Problema breve 1:
Determine si las afirmaciones (a), (b) y (c) concuerdan con el texto sobre los Salmos y la monarquía davídica. Responda sí o no a cada una y cite literalmente las palabras del texto que lo deciden.
(a) Saúl logra romper las fortalezas del sur gracias a la victoria de Micmás.
(b) En la confederación de tribus ya existían tributos.
(c) Para traer las maderas del Líbano se emplearon 70 mil hombres.
Problema breve 2:
Conteste, según el texto sobre los Salmos y la monarquía davídica, las siguientes preguntas:
(a) ¿Qué pueblos vecinos somete David?
(b) ¿En qué año avanza David hacia la fortaleza cananea de Jerusalén?
(c) ¿Con qué compara el rey a los enemigos que pisa?

##### Fragmento mostrado #####

Cualquier lector de la Biblia ha vuelto muchas veces a la lectura de los Salmos en los que ha podido leer: “Ya tengo yo –Yavéh– consagrado a mi rey en Sion, mi monte santo. Anunciaré el decreto del Señor pues él me ha dicho: Tú eres hijo mío; hoy te he dado a la vida. Pídeme y serán tu herencia las naciones, tu propiedad los confines de la tierra” (Sal 2).

El rey al cual Dios lo hace hijo suyo y le promete la dominación sobre todas las naciones es David y también Salomón. Este rey no debía manifestar piedad ni misericordia sobre sus enemigos, pues “lanzó –el Señor– sus saetas y dispersó a los enemigos: salieron sus rayos y fueron derrotados”. Con semejante apoyo puede el rey exclamar: “Cuando persigo a mis enemigos, los alcanzo y no vuelvo hasta haberlos exterminado. Los derribo y no pueden levantarse, quedan en tierra bajo mis pies” y continúa en su entusiasmo exterminador “los desmenuzo como el polvo de la tierra y los piso como el barro del camino”. Para que no queden dudas de quién se trata, el salmo (Sal 19) termina: “Tú das más y más victorias a tu rey, y muestras compasión con tu ungido, con David y su descendencia para siempre”.

Estos salmos atestiguan una parte de la cultura hebrea, la dominante, la del poder de dominación. Es el proyecto de la monarquía, proyecto imperial, que se sustanciará en la monarquía davídico-salomónica. David en el año mil, aprovechando la ruptura de las fortalezas del sur que impedían el paso hacia el norte, ruptura que logra Saúl mediante la victoria de Micmás, avanza hacia la fortaleza cananea de Jerusalén, a la que transforma en capital del reino recién fundado sobre la derrota de la confederación de tribus.

David somete a los pueblos vecinos, amonitas, arameos, moabitas y edomitas dando cumplimiento a la promesa que, según la historia que escribieron los escribas monárquicos, Dios le había prometido a Abraham: “Haré de ti una nación grande y te bendeciré. Engrandeceré tu nombre, y tú serás una bendición. Bendeciré a quienes te bendigan y maldeciré a quienes te maldigan. En ti serán benditas todas las razas del mundo” (Gn 12, 2-3). A David le sucede Salomón, previa eliminación física de sus hermanos. Los tributos que no existían en la confederación de tribus, ahora no sólo se imponen, sino que son elevadísimos, pues deben servir para sostener el aparato del Estado, el harén del rey y el ejército, para el cual se realizaban levas en las tribus. Se impusieron los trabajos forzados, 30 mil hombres para traer las maderas del Líbano, 70 mil cargadores y 80 mil canteros. Con esa mano de obra se construyó el palacio, el templo, los palacios para las esposas del rey, las ciudades de aprovisionamiento y las fortalezas.

##### Conjunto de entradas #####

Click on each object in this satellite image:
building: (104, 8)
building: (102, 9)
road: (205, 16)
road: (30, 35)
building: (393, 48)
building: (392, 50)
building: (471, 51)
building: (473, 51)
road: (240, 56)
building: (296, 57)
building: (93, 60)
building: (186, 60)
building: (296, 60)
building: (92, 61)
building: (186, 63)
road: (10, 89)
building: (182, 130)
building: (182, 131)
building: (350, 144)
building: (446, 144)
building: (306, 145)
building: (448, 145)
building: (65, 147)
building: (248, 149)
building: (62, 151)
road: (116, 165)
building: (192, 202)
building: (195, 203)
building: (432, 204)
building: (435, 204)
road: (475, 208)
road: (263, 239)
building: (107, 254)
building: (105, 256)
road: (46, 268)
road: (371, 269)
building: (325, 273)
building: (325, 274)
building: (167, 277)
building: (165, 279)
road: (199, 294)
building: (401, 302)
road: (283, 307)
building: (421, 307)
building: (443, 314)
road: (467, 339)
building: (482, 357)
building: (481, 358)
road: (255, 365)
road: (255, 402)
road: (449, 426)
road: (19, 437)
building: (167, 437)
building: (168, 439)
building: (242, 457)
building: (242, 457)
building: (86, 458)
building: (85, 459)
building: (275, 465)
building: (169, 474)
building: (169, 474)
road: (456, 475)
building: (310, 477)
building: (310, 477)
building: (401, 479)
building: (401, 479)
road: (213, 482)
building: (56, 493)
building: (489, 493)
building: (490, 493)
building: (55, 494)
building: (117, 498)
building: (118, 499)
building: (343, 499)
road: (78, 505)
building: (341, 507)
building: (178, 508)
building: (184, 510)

#####

Resultado del ejercicio 1:
(a) Sí: «ruptura que logra Saúl mediante la victoria de Micmás».
(b) No: «Los tributos que no existían en la confederación de tribus».
(c) No: «30 mil hombres para traer las maderas del Líbano».

Resultado del ejercicio 2:
(a) Los amonitas, los arameos, los moabitas y los edomitas.
(b) En el año mil.
(c) Con el barro del camino.